[[ The data, beginning ]]
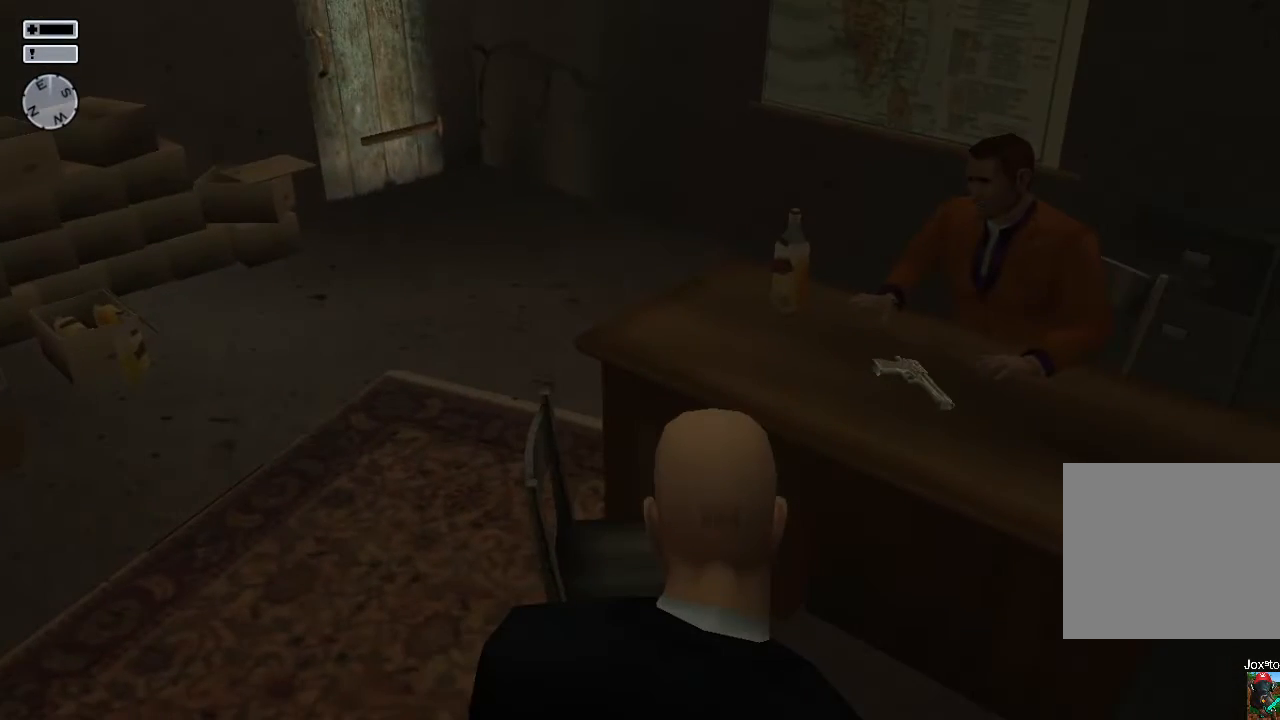
{"buttons": [], "left_stick": "up-right", "right_stick": "center", "events": [[133, "right_stick", "center"]]}
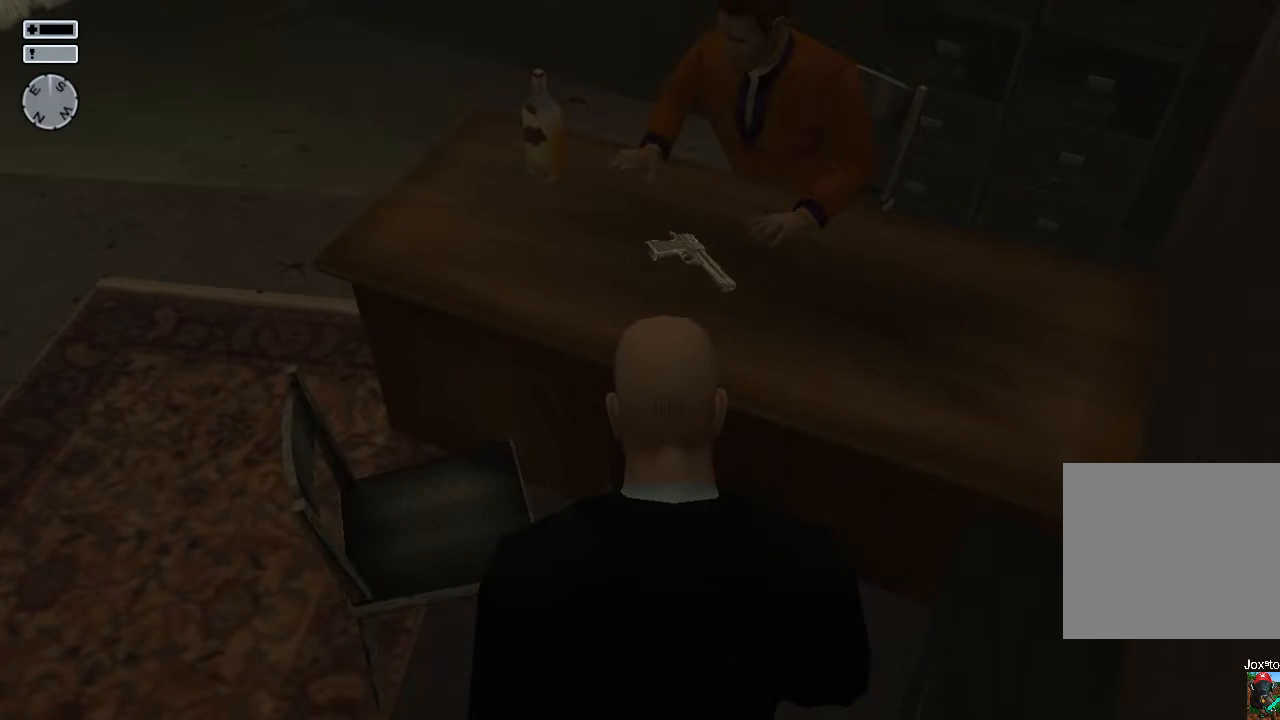
{"buttons": [], "left_stick": "up", "right_stick": "center", "events": [[483, "left_stick", "up"]]}
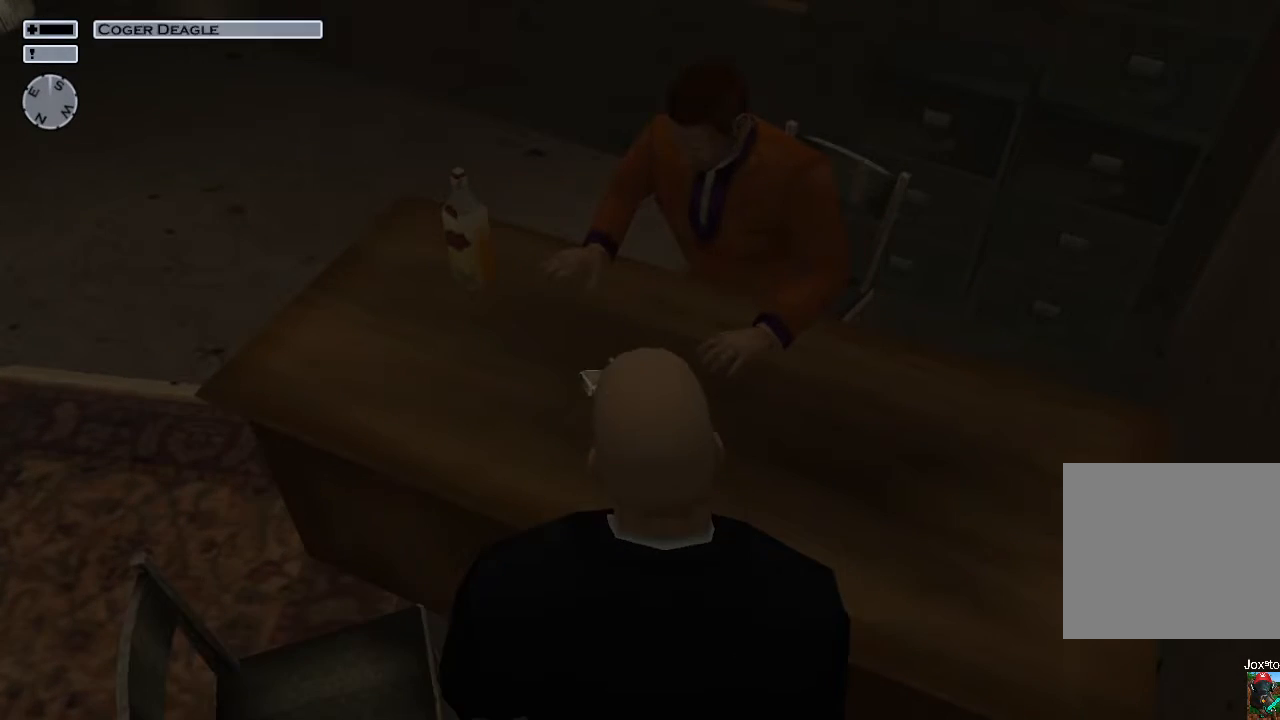
{"buttons": [], "left_stick": "center", "right_stick": "down-left", "events": [[150, "left_stick", "center"], [400, "right_stick", "down-left"]]}
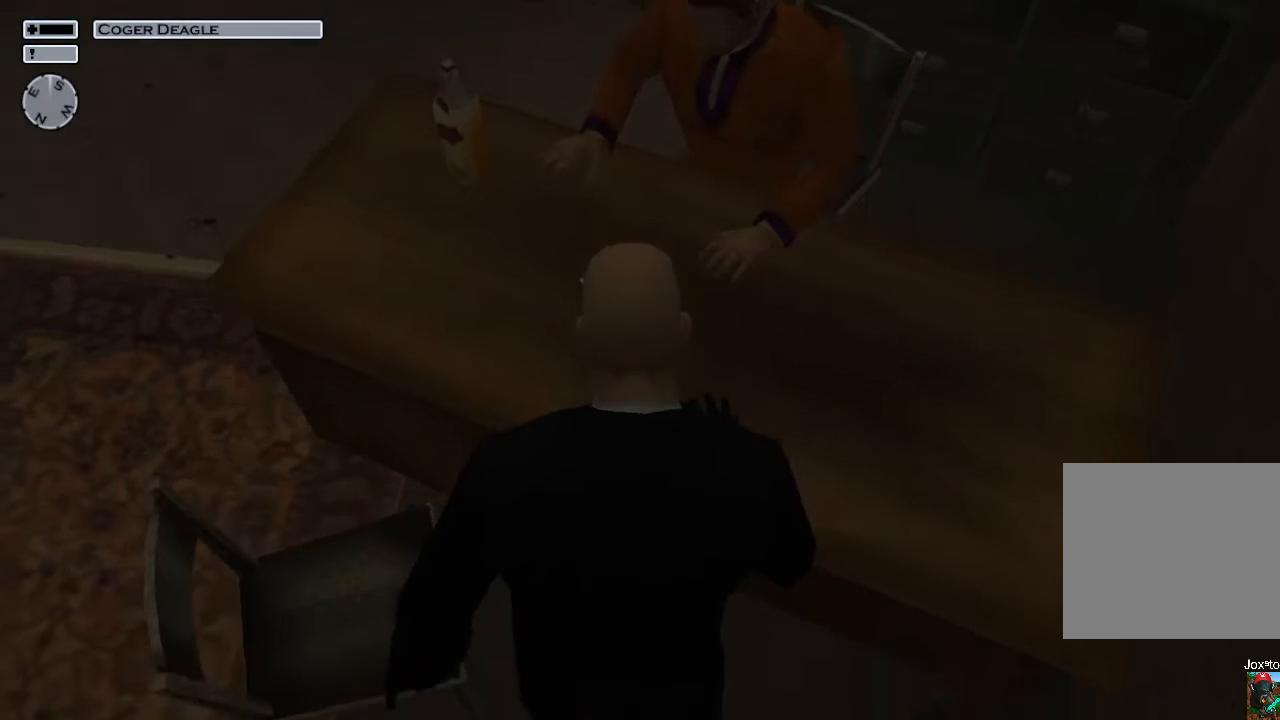
{"buttons": [], "left_stick": "center", "right_stick": "center", "events": [[283, "right_stick", "center"]]}
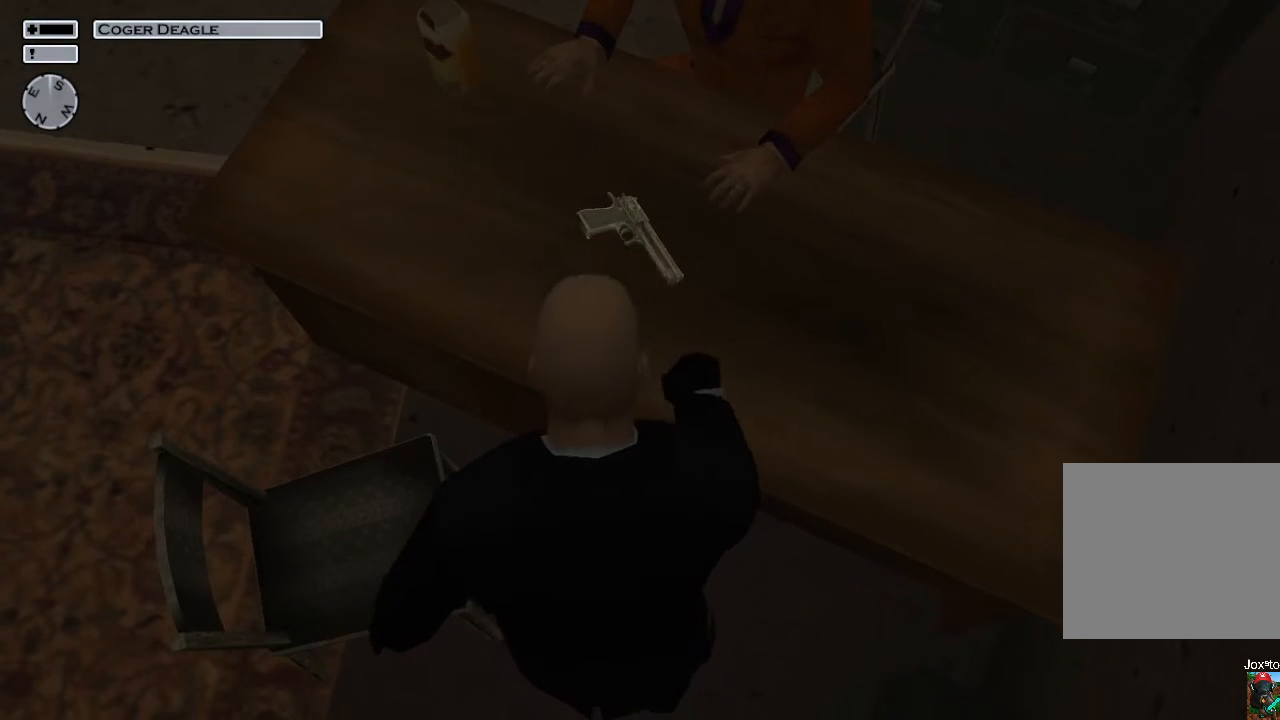
{"buttons": [], "left_stick": "center", "right_stick": "center", "events": []}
[[ The data, end ]]
What you should do: Transcribe the whole listing above exactly and leave out the pictures.

Reply to the exercise:
{"buttons": [], "left_stick": "up-right", "right_stick": "center", "events": [[133, "right_stick", "center"]]}
{"buttons": [], "left_stick": "up", "right_stick": "center", "events": [[483, "left_stick", "up"]]}
{"buttons": [], "left_stick": "center", "right_stick": "down-left", "events": [[150, "left_stick", "center"], [400, "right_stick", "down-left"]]}
{"buttons": [], "left_stick": "center", "right_stick": "center", "events": [[283, "right_stick", "center"]]}
{"buttons": [], "left_stick": "center", "right_stick": "center", "events": []}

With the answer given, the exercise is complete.